Pancreatic Replacement Therapy with CM-at Is Associated with Reduction in Maladaptive Behaviors in Preschoolers with Autism.
Many children with autism exhibit self-restrictive dietary patterns, particularly avoidance of protein. Previous studies by our group suggest that this behavior may reflect digestive impairment associated with abnormally low levels of the enzyme chymotrypsin in some children with autism (e.g., Heil et al, 2014). Chymotrysin is needed to digest protein, and a lower endogenous level of it results in a reduced ability to break down protein into its component amino acids. As a result of this deficiency, there might be lower levels of amino acids available to synthesize new proteins such as neurotransmitters--which in turn might ultimately affect behavioral status. This deficiency would be particularly problematic in rapidly growing preschoolers. If this digestive insufficiency could be normalized with dietary enzymatic replacement therapy, it may result in improved behavioral function in children with autism.

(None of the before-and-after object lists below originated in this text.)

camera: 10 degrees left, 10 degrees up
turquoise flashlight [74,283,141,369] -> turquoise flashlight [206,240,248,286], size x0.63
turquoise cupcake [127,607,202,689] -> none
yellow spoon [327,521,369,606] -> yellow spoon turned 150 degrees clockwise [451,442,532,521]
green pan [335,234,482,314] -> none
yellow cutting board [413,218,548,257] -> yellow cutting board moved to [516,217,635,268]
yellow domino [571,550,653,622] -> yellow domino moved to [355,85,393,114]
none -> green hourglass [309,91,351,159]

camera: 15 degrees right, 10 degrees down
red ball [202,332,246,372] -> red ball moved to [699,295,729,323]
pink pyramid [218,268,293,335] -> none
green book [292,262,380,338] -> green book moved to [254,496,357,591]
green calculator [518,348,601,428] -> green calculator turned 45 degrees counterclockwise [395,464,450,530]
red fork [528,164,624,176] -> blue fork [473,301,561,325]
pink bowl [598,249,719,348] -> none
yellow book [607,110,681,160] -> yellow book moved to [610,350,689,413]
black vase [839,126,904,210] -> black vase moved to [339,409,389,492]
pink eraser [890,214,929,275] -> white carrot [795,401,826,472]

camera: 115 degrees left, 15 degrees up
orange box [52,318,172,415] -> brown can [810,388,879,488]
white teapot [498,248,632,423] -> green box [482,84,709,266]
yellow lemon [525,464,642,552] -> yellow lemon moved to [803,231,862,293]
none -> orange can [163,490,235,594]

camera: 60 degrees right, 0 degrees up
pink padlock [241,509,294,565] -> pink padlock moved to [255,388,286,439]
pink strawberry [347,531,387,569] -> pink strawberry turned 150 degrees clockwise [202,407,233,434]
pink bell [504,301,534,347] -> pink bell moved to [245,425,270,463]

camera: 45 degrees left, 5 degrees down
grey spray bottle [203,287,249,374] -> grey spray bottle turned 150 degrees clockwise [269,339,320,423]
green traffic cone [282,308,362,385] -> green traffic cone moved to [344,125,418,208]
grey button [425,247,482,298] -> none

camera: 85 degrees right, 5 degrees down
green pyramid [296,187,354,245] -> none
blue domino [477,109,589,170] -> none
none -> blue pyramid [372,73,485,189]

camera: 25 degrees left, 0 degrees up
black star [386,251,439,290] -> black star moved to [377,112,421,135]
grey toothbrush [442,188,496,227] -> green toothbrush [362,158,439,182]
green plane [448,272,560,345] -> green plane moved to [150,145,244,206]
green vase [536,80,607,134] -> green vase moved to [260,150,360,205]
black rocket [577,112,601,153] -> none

The objective of this study was to ascertain whether or not behavior (e.g., symptoms of irritability, hyperactivity) in preschoolers with autism could be improved with CM-AT, a pancreatic enzyme preparation.
Preschoolers (n=190) ages 3-5 years old, meeting DSM-IV-TR criteria for Autistic Disorder, participated in this randomized, placebo-controlled, 12-week clinical trial of CM-AT. Children entering the trial were required to have a score of ≥11 on the Aberrant Behavior Checklist-Irritability scale (ABC-I). Following a 2-week placebo run-in, children were randomized to either CM-AT (n=92, 71 boys), which was delivered as granules sprinkled on food, or to placebo (n=98, 79 boys), which consisted of visually identical inert sprinkles. The primary outcome measure for this trial was ABC-Irritability (ABC-I). Here we report all the ABC data in this 12-week trial.
Mixed model repeated measures (MMRM) procedures revealed that children receiving CM-AT (relative to those receiving placebo) demonstrated significant reductions in Irritability (ABC-I: p=.038); Hyperactivity (ABC-HA: p=.049; Inappropriate Speech (ABC-IS: p=.015) over the 12 weeks of the trial. Additional MMRM analyses were performed examining treatment response in a subset of preschoolers (n=69) with higher levels of irritability (ABC-I ≥18+) and greater overall clinical severity (CGI-S≥4) at baseline. In this more severely affected subgroup, the 29 preschoolers who received CM-AT (relative to the 40 who received placebo), the significance of the treatment effects for Irritability and Hyperactivity were even greater than those found in the overall sample (ABC-I: p= .022; ABC-HA: p=.027). Although reductions in Lethargy/Social Withdrawal (ABC-L/SW) and Stereotypic Behavior (ABC-S) were also noted during the course of this 12-week trial for both the overall sample and for the more severe subsample, no statistically significant treatment effects emerged for these symptoms in this 12-week treatment trial.
These results suggest that even within the short timeframe of 12 weeks, children with autism who received pancreatic enzymatic replacement therapy with CM-AT demonstrated reductions in maladaptive behaviors commonly associated with autism (e.g., irritability, hyperactivity, inappropriate speech). These effects were even more pronounced in a subset of preschoolers with autism who had higher levels of initial irritability and global clinical ratings of maladaptive behavior. Long-term effects of CM-AT are continuing to be studied in an open label follow-up study.